Document segment:
:::::
A cancer patient has claimed poor infection control at the Royal Gwent Hospital meant he and three fellow patients caught coronavirus.
Jim Pook is one of 69 cases linked to an outbreak at the Newport hospital which started six days ago.
Aneurin Bevan University Health Board (ABUHB) said 53 patients and 16 staff had been affected on seven wards since 3 December.
The health board has apologised to Mr Pook and his family.
Mr Pook, from Newbridge, was taken to the Royal Gwent Hospital in mid-November after collapsing at home. He was later diagnosed with advanced cancer.
The 77-year-old tested positive for coronavirus three weeks later after, he claimed, being in the same bay as a patient who already had the virus.
“They put a Covid patient in with us from a Covid ward. He was there for three days, coughing and coughing and coughing,” said Mr Pook.
“There were six of us in there. One man signed out on his own accord [but] three out of the four that was left had Covid. We were absolutely mad.
“They then tried to get us to go home and said we can self-isolate in your own bedroom or something or other. I said, ‘what? Me going home with my kids and putting them at risk. You’re having a joke.'”
The health board said details of deaths linked to outbreaks at the Royal Gwent, since one was initially revealed in mid-October, was not accessible.
The Pook family is one of several families that BBC Wales has spoken to who have raised concerns about infection control and communication within the hospital.
“The nurses weren’t wearing nothing,” said Mr Pook, on what infection control measure there was.
“When they come to me, I made them wash their hands cause they went round the others first – they didn’t wash their hands when they went round the other boys.
“Everybody was using the same things. It was obvious to us it [Covid] was going to go through it like wildfire.”
ABUHB said it took such complaints “very seriously”.
“The hospital is under significant pressure but the protection of patients and staff is an absolute priority,” said a spokesperson.
“We would like to apologise to Mr Pook and his family, and other patients, for the distress caused and reiterate we are rapidly reviewing what happened.”
The most serious coronavirus hospital outbreak in Wales is at the Royal Glamorgan Hospital in Llantrisant, Rhondda Cynon Taf, where 85 people linked to the outbreak have died.
:::::
Dataset items
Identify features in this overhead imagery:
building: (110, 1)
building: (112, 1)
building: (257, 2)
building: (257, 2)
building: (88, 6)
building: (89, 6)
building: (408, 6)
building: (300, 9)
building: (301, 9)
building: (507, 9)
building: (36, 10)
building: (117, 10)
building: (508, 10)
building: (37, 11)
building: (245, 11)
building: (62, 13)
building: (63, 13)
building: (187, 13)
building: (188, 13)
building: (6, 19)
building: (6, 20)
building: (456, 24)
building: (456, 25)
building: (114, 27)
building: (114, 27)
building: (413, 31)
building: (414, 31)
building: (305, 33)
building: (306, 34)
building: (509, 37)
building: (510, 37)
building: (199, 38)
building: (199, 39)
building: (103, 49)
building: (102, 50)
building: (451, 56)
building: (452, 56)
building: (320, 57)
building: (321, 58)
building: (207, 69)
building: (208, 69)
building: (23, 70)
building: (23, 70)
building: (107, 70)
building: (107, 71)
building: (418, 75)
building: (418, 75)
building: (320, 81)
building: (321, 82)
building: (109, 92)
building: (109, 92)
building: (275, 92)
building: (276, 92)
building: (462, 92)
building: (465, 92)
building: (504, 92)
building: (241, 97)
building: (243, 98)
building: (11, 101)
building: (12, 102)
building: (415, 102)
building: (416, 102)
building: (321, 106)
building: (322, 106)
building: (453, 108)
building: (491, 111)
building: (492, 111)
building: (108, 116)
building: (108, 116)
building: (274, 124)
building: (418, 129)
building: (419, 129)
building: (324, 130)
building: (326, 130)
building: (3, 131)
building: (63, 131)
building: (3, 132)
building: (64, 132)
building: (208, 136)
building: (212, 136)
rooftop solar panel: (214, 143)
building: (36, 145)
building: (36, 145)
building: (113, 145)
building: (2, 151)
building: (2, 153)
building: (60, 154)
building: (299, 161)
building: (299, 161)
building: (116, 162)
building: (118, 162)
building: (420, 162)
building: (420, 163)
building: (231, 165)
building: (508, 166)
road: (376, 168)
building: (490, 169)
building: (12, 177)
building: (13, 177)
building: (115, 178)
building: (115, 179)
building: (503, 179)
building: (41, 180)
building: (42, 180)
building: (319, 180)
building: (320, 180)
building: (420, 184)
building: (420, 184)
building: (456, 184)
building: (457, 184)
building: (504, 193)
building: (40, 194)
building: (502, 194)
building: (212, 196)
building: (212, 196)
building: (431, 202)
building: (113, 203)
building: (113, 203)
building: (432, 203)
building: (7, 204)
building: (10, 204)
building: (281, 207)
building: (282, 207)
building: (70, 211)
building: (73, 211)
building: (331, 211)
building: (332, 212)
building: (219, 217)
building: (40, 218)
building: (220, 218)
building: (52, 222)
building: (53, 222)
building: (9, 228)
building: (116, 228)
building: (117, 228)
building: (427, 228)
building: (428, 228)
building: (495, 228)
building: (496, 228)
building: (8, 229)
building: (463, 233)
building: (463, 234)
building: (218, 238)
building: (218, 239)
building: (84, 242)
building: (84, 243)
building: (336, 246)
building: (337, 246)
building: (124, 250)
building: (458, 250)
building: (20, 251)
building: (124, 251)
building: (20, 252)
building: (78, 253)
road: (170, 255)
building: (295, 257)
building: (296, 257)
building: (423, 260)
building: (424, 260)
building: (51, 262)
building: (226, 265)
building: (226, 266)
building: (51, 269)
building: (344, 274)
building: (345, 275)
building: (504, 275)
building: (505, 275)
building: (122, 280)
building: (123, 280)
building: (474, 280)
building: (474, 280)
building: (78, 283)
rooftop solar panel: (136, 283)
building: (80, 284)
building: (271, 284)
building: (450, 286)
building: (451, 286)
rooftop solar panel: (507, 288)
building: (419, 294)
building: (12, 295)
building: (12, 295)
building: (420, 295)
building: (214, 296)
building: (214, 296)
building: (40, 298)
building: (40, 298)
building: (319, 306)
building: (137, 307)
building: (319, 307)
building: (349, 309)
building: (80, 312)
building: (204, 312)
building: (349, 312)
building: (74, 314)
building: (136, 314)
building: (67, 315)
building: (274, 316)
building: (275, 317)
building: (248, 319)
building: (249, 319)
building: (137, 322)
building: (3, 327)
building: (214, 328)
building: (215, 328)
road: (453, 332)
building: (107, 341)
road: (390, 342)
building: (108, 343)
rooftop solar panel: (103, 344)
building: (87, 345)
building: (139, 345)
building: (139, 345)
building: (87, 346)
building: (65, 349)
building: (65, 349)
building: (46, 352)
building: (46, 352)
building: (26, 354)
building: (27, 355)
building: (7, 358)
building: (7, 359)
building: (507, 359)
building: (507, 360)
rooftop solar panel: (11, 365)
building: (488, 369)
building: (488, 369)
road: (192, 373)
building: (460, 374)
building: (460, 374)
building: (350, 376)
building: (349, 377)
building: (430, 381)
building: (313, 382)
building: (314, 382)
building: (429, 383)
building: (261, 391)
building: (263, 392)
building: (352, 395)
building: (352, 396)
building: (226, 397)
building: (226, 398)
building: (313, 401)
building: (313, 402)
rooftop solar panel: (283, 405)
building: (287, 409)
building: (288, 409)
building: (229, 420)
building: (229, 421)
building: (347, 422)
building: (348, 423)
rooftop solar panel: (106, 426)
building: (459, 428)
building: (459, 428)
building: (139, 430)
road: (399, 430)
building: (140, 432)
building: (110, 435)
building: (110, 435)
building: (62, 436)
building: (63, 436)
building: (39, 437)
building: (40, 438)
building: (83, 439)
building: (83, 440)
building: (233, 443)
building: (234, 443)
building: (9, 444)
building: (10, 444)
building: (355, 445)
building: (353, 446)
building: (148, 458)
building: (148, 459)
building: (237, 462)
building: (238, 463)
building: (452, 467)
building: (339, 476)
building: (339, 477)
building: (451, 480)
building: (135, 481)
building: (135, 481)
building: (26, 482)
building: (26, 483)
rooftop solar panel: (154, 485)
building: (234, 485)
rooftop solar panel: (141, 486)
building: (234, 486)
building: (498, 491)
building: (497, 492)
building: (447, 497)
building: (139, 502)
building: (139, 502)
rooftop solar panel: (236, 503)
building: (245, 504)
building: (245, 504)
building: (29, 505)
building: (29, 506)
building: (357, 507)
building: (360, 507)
:::::
Directions:
1) Translate this sentence from the article about the Royal Gwent Hospital outbreak into Spanish: "The health board has apologised to Mr Pook and his family."
2) According to the article about the Royal Gwent Hospital outbreak, why did Mr Pook make the nurses wash their hands before attending to him? Answer in one to three sentences.
3) Extend the article about the Royal Gwent Hospital outbreak, starting after its final sentence.

Answers for this exercise:
1) La junta de salud ha pedido disculpas al Sr. Pook y a su familia.

2) Mr Pook made the nurses wash their hands because they went round the other patients first. They had not washed their hands when they went round those other patients.

3)
In north-east Wales, a number of families said they want answers after seeing loved ones contract coronavirus after being admitted to Wrexham’s Maelor Hospital for non-Covid-related treatments.
They claim the hospital failed to properly isolate them from other patients who already had the virus.
North Wales Conservative member of the Senedd, Mark Isherwood, asked Health Minister Vaughan Gething last week to respond to concerns that Covid and non-Covid patients have been placed on wards together at the hospital.
He said he had been contacted by a constituent who’s father contracted Covid-19 within the hospital.
Mr Isherwood said: “How do you respond to the son, who asked: ‘Why would you place an elderly man with orthopaedic issues on a Ward with known Covid-19 patents?’
“And why, despite the front-line staff performing miracles, the back room at Betsi Cadwaladr Health Board… still cannot control cross contamination, health and hygiene, but also the safety and management of patients within their safe keeping?”
Betsi Cadwaladr University Health Board said it is doing all it can to prevent inpatients contracting Covid-19 in hospital.
Debra Hickman, acting executive director of nursing and midwifery, said “all appropriate” infection prevention measures are in place and are kept under review.
She added: “All patients admitted into our hospitals are screened for Covid-19. Until their test result has been returned, they are cared for in designated assessment areas, where all infection prevention measures are in place to reduce the risk of transmission.”